Digital Intelligence
5 min

Pull It Together: Integrated Measurement Solutions for Total Commerce

Sammy Rubin Vice President | Integrated Media

With data privacy changes, periods of economic uncertainty, and increasing media convergence, marketers have had a challenging few years. Teams are under increased pressure to produce tangible results and make the case to finance and the C-suite for every marketing dollar. Marketers need to achieve both short-term revenue objectives and longer-term goals of brand preference. 

Brands need to be able to prove that case with better measurement that doesn’t just track marketing KPIs, but how those efforts translate into total business impact. That’s easier said than done, especially for brands with sales goals across multiple points of distribution, including any combination of D2C, retail brick and mortar, third-party retail, and social commerce: what we call “total commerce” revenue goals. 

For brands with total commerce objectives, retail media has entered the chat in a big way. The rise of retail media and its ever-changing growth projections has more and more teams within organizations investing in media in some capacity–not just the marketing team. That’s led to gaps in overall marketing visibility across media types.

Organizational silos are a big driver in that lack of visibility, as different parts of media investment are fragmented into unique teams with unique objectives (think sales teams managing retail media programs or brand marketing teams focusing on driving sales at retail through local awareness-based media). When those teams aren’t communicating effectively, you’ve got a recipe for disconnected, inefficient measurement. 

With these silos, you can’t link media impact to overall outcomes. For example, how can you measure whether your D2C media is driving retail sales, if those are in two different parts of your company?

When measured individually, each marketing program may look great (or not so much), but that doesn’t necessarily translate to the same results overall. This siloed view of media impact is incomplete and could lead to inaccurate decisions on media investment. 

So how can you get the data you need to prove your marketing’s value in the context of overall business performance? The solution is an integrated approach to measurement.

Integrated measurement frameworks can prevent missed opportunities for more performance, creative, and personnel resourcing.

Building integrated measurement solutions 

To make integrated measurement a reality, you first need to define the objectives you’re trying to solve. Sticking to traditional marketing KPIs may work for day-to-day marketing managers, but connecting those metrics to the bottom line is critical for executive-level investment and company performance conversations.

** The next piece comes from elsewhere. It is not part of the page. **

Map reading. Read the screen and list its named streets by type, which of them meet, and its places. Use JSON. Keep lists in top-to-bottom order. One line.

To get the data you need to fuel a truly holistic media strategy, you’ll need an integrated data strategy. This involves a unified tagging strategy across all media investment opportunities by channel, tactic, ad format, creative, and audience to get granular insights into how individual components of a media mix are performing. But the real unlock is when these data points are integrated into a unified media mix model (MMM) that can showcase brand marketing’s impact on the total business. 

Polaris Business Intelligence

With MMM, you can understand cross-channel lift across all your marketing efforts against different response variables, including D2C sales, retail sales, Amazon sales, or total commerce. You can use this data to scenario plan to different goals, and investment scenarios, as well as see points of diminishing returns. Integrating additional business drivers like distribution, trade, and promotions can help you see media impact relative to other factors in achieving sales goals. 

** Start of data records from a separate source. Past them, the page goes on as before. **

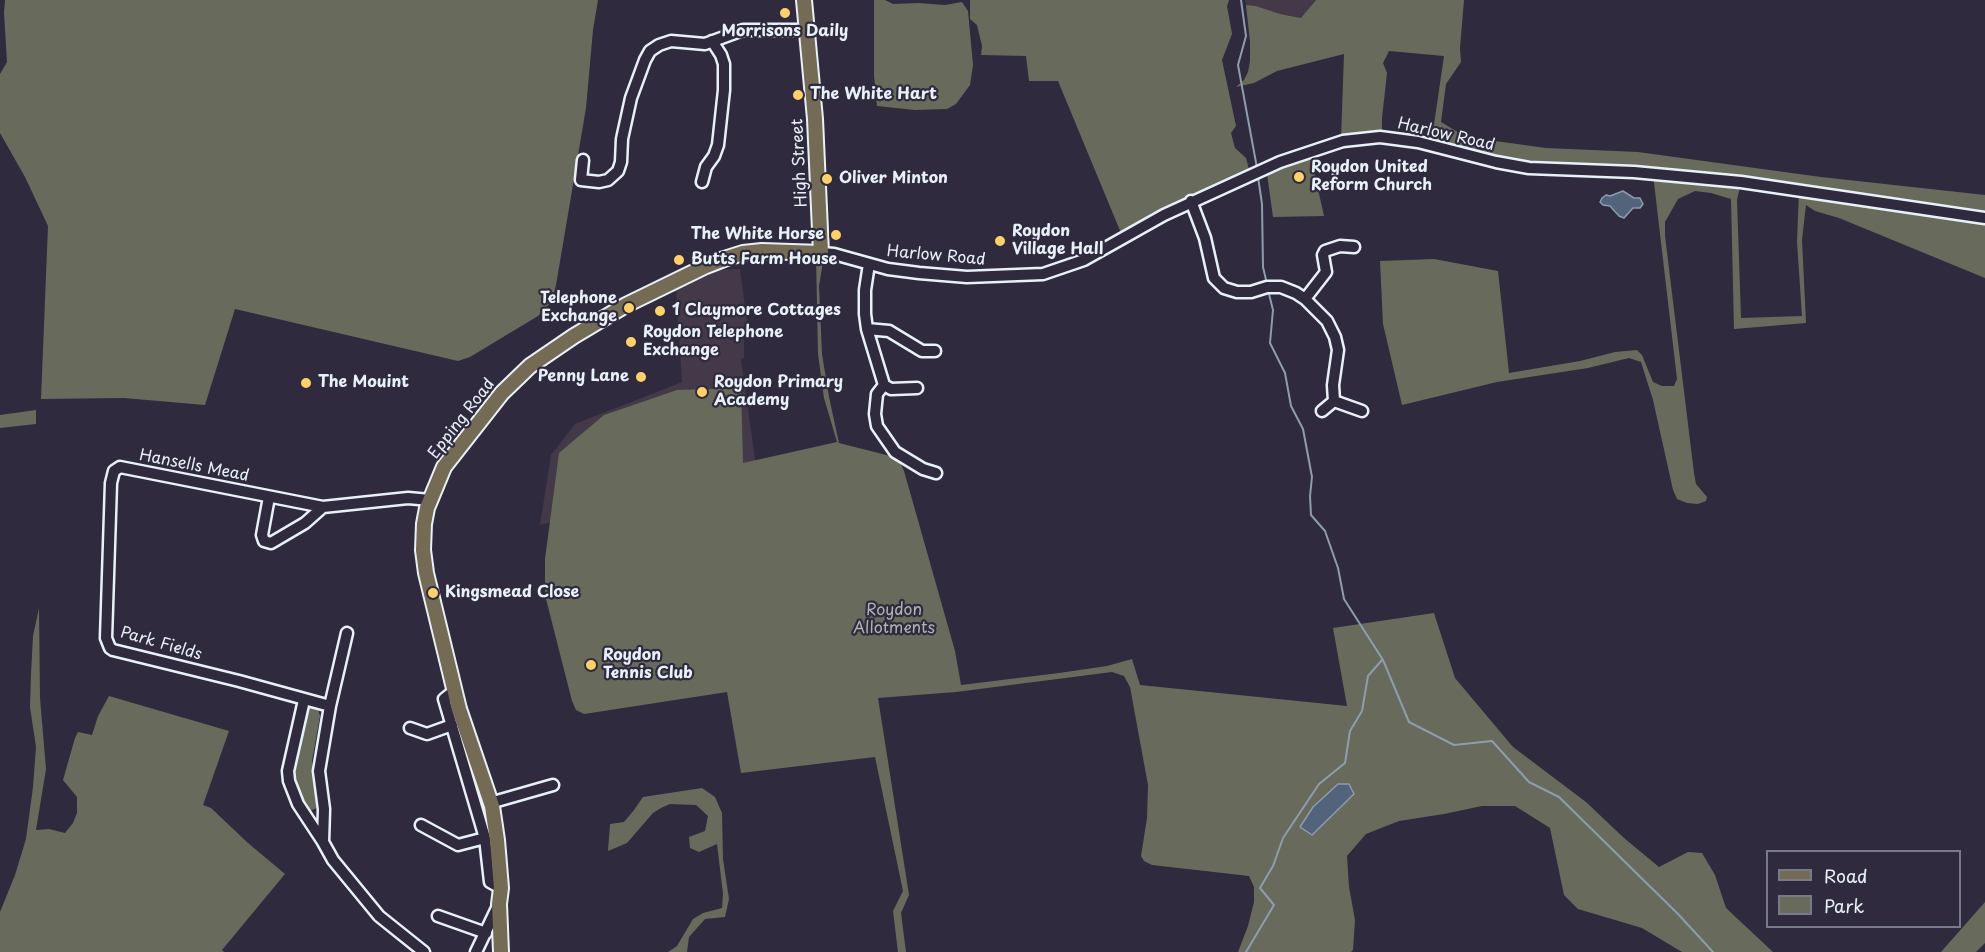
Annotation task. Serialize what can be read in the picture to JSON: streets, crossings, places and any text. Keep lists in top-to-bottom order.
{
  "streets": {
    "main road": ["High Street", "Epping Road"],
    "street": ["Harlow Road", "Hansells Mead", "Park Fields"]
  },
  "crossings": [
    ["Harlow Road", "High Street"],
    ["Harlow Road", "Epping Road"],
    ["High Street", "Epping Road"],
    ["Epping Road", "Hansells Mead"],
    ["Hansells Mead", "Park Fields"]
  ],
  "parks": ["Roydon Allotments"],
  "places": [
    "Morrisons Daily",
    "The White Hart",
    "Roydon United Reform Church",
    "Oliver Minton",
    "The White Horse",
    "Roydon Village Hall",
    "Butts Farm House",
    "Telephone Exchange",
    "1 Claymore Cottages",
    "Roydon Telephone Exchange",
    "Penny Lane",
    "The Mouint",
    "Roydon Primary Academy",
    "Kingsmead Close",
    "Roydon Tennis Club"
  ],
  "legend": ["Road", "Park"]
}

MMM can also be used to understand media impact on other objectives like brand awareness and preference. You can integrate macroeconomic factors to understand broader impact; for example, for CPG you might account for the consumer price index for certain categories or financial services interest rates to help you understand the impact of those forces on your business. Competitor media investments can also be incorporated broader context.

Traditional MMMs have their downsides–they can be expensive and slow, and they take years of data to set up. But there’s a solution to that problem: high-velocity MMMs (like Wpromote’s Polaris Growth Planner), which speed up the process by leveraging increased data availability and automation so measurement doesn’t rely on individual data. 

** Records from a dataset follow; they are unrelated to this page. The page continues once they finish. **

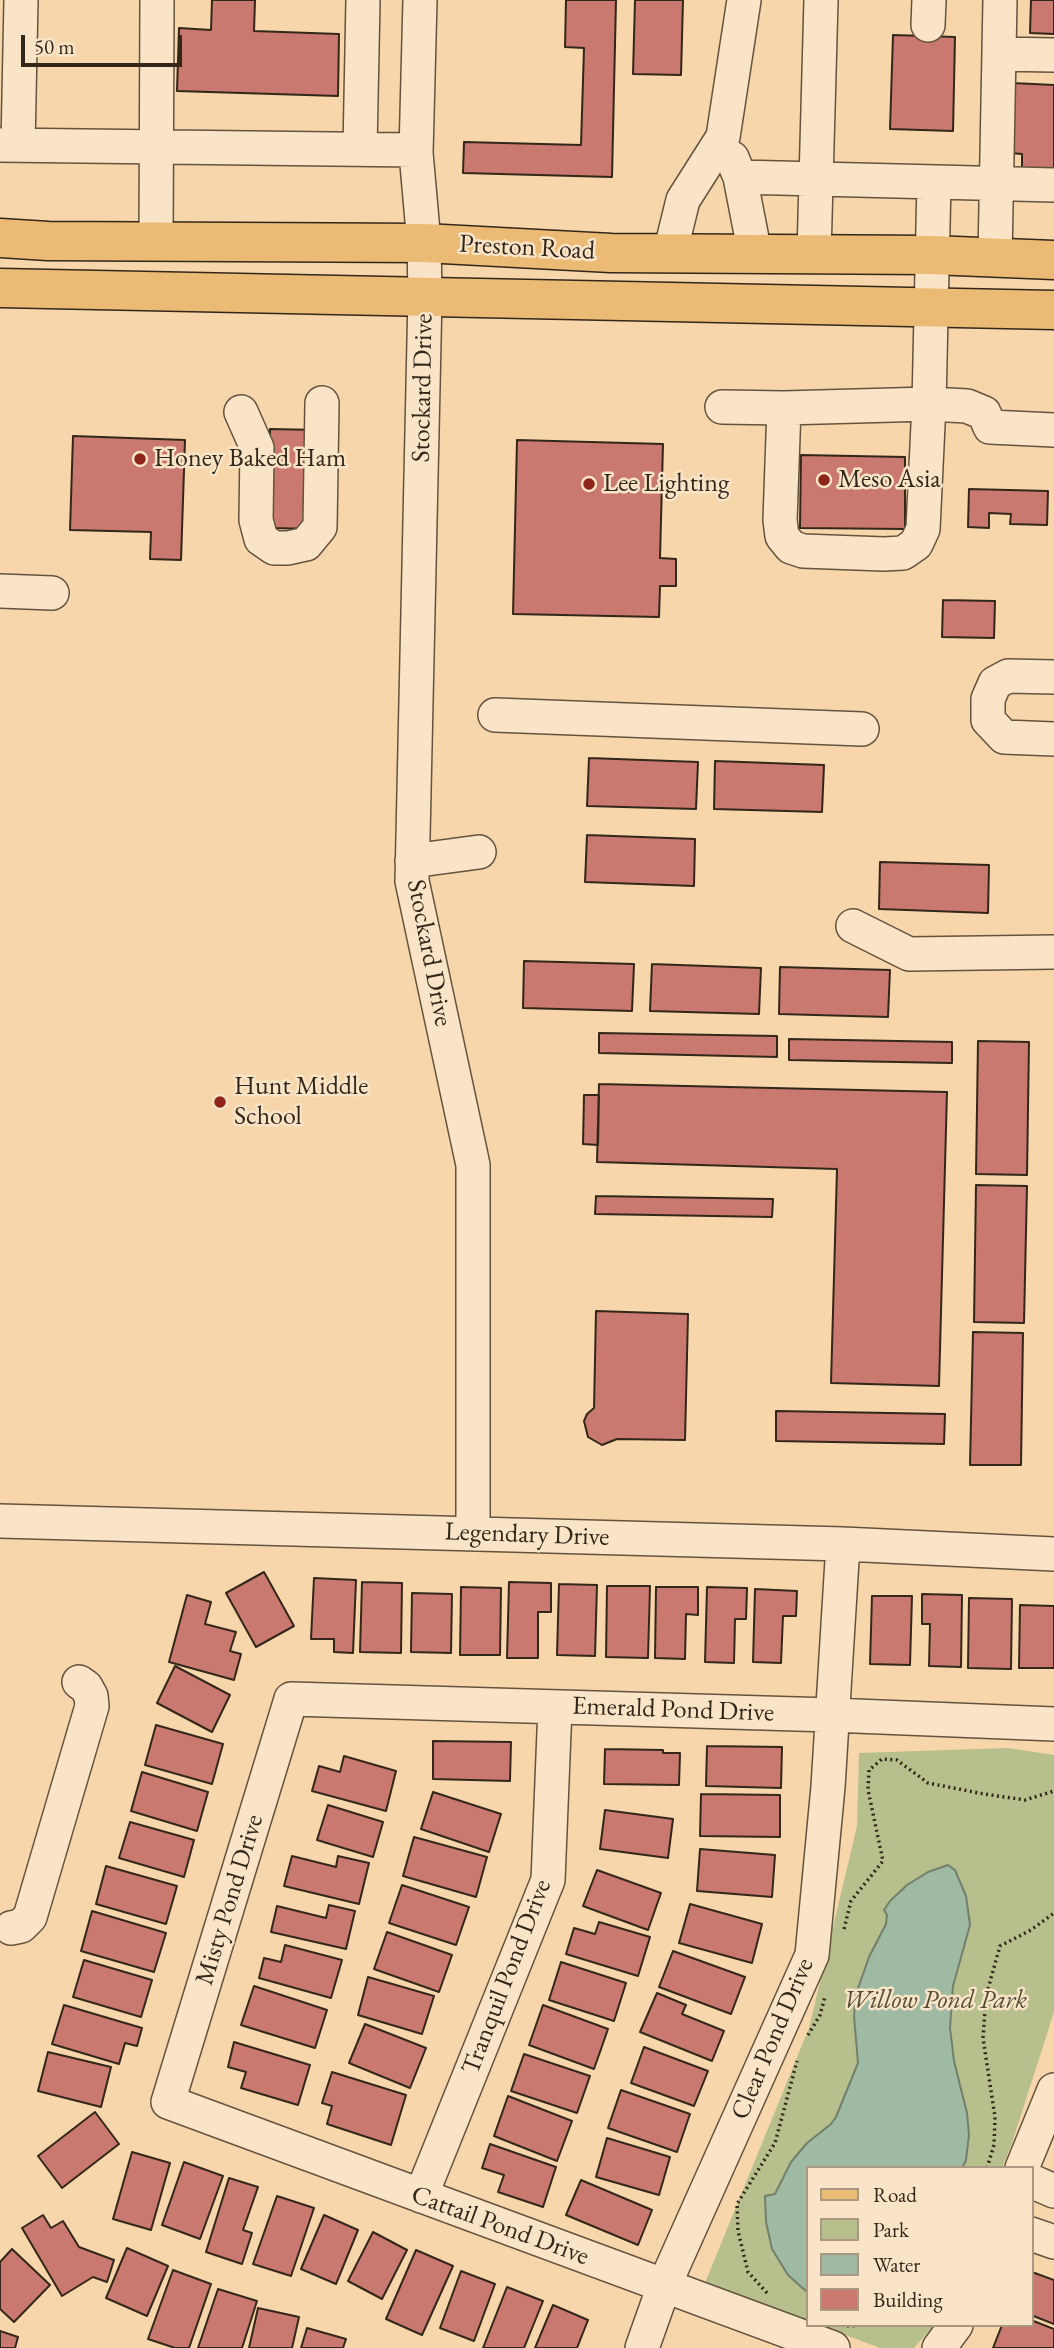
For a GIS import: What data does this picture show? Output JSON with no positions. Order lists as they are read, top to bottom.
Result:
{
  "streets": {
    "main road": ["Preston Road"],
    "street": [
      "Stockard Drive",
      "Legendary Drive",
      "Emerald Pond Drive",
      "Misty Pond Drive",
      "Tranquil Pond Drive",
      "Clear Pond Drive",
      "Cattail Pond Drive"
    ]
  },
  "crossings": [
    ["Preston Road", "Stockard Drive"],
    ["Stockard Drive", "Legendary Drive"],
    ["Legendary Drive", "Clear Pond Drive"],
    ["Emerald Pond Drive", "Misty Pond Drive"],
    ["Emerald Pond Drive", "Tranquil Pond Drive"],
    ["Emerald Pond Drive", "Clear Pond Drive"],
    ["Misty Pond Drive", "Cattail Pond Drive"],
    ["Tranquil Pond Drive", "Cattail Pond Drive"],
    ["Clear Pond Drive", "Cattail Pond Drive"]
  ],
  "parks": ["Willow Pond Park"],
  "places": [
    "Honey Baked Ham",
    "Meso Asia",
    "Lee Lighting",
    "Hunt Middle School"
  ],
  "legend": [
    "Road",
    "Park",
    "Water",
    "Building"
  ],
  "scale_bar": "50 m"
}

With a robust model in place, brands can start to make media optimization decisions that can impact individual commerce points or total commerce outcomes. For example, if CTV and YouTube both achieve individual commerce objectives (D2C or retail), but one of those tactics impacts both, you can gain efficiencies by consolidating your investment into the tactic that lifts all ships.

By breaking down siloes between channels and getting a birds-eye view of your results and your marketing overall, you can maximize the impact of your investment.

Integrated measurement should also be accompanied by always-on incrementality testing to continue to evolve the model assumptions as business, consumer, and media dynamics change. Incrementality testing helps you find your marketing’s true impact by canceling out some of the noise; it removes conversions that would have happened anyway so you can see incremental growth. An incrementality testing framework can help you validate your performance data and get a better picture of the true lift in crucial KPIs and results.